宮廷画家ゴヤは見た
CinemaXは評価方法の見直しなどを含めて再開に向け作業中ですが、ここで休止直後から現在までに鑑賞した映画をいくつか紹介していきます。
「宮廷画家ゴヤは見た」
監督:ミロス・フォアマン
製作総指揮:ポール・ゼインツ
音楽:ヴァルハン・バウアー
脚本:ミロス・フォアマン、ジャン=クロード・カリエール
出演:ハビエル・バルデム、ナタリー・ポートマン、ステラン・スカルスガルド
「セリフのない主人公」
原題は「GOYA’S GHOST」です。邦題は「家政婦は見た」を彷彿とさせますが、本編もそんな感じです。ゴヤはレポーター役といったところ。18世紀末のスペインでゴヤの目を通じて見た神父と女を描き、イデオロギーが変われば立場が逆転する人間関係のもろさを浮き彫りにしています。
宗教に抑圧され、救いの手を差し伸べたはずの神父にも犯されて廃人同然となってしまった女、その神父も宗教に抑圧されるものの、侵略者に便乗してスペインに舞い戻り、立場が逆転したかと思いきや、侵略者が去って再び宗教に抑圧されてしまう。コロコロ変わる後ろ盾によって他人を裁くという矛盾を見事に描いています。
見所は、ナタリー・ポートマンの演技です。裕福な商家の娘として何不自由なく暮らす艶やかな女と、異端審問という無意味な裁判にたまたま引っ掛かり、何年も地下に閉じ込められてしまった後の落差は壮絶です。激痩せ、顔はストレスでねじ曲がり、精神的に病んでしまう女の演技は鬼気迫るものがあります。
加えて、その女の娘の役も演じるのですが、これがつかみどころのない娼婦。見た目は母親の若い頃と同じように艶やかなのですが、全く別の人格という女を見事に演じています。

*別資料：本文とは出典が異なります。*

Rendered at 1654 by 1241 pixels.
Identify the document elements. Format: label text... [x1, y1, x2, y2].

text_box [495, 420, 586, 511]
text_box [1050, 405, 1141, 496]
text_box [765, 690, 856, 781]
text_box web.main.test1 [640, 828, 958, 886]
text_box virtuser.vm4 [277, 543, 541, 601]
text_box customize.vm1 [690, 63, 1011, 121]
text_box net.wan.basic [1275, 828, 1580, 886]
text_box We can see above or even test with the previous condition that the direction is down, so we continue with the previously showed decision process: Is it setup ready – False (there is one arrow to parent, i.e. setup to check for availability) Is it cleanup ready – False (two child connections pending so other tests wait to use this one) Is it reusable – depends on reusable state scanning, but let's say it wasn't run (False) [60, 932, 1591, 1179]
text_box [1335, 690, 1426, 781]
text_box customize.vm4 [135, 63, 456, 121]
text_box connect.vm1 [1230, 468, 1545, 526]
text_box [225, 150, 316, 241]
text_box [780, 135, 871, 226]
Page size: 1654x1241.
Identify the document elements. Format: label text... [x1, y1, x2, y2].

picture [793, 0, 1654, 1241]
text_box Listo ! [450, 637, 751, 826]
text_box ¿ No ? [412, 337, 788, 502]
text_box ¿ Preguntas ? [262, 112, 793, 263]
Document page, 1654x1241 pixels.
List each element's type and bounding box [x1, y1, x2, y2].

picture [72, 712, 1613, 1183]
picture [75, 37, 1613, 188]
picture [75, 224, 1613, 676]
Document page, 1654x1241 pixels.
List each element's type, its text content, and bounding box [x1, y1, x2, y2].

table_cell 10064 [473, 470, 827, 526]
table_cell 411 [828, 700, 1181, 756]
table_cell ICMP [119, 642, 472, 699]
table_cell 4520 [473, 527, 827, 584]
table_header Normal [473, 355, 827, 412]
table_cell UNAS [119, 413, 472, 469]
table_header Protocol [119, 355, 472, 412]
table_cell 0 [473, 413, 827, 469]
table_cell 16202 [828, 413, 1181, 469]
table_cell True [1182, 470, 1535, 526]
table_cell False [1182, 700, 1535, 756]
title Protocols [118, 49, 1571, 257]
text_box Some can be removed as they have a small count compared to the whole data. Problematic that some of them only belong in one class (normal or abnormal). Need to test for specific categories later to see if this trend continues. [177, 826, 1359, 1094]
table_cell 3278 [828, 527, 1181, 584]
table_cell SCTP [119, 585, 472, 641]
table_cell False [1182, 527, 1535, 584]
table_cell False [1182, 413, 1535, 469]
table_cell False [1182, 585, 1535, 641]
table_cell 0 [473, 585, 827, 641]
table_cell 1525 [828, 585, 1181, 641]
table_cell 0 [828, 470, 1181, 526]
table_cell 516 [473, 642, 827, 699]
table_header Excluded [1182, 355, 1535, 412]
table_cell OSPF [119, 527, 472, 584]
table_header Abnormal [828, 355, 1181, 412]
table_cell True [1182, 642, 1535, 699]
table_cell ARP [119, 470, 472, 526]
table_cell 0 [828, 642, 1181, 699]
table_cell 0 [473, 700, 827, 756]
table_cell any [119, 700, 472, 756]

登場人物もさることながら、映画の舞台であるスペインも翻弄され続けます。周囲の国に好き勝手に侵略され続けます。この点では、宗教とイデオロギーに翻弄され続ける神父や女に共通するものがあります。世の中に絶対などないのに、絶対と思えるようなもの(でも絶対ではない)を見つけ、それを盾にして人と争い、裁き、侵略する。当事者は命をかけているはずなのに、少し離れた場所から見ると滑稽にすら感じてしまうのが不思議です。
何も演じない、何も喋らないスペインが、この映画の主人公なのかもしれません。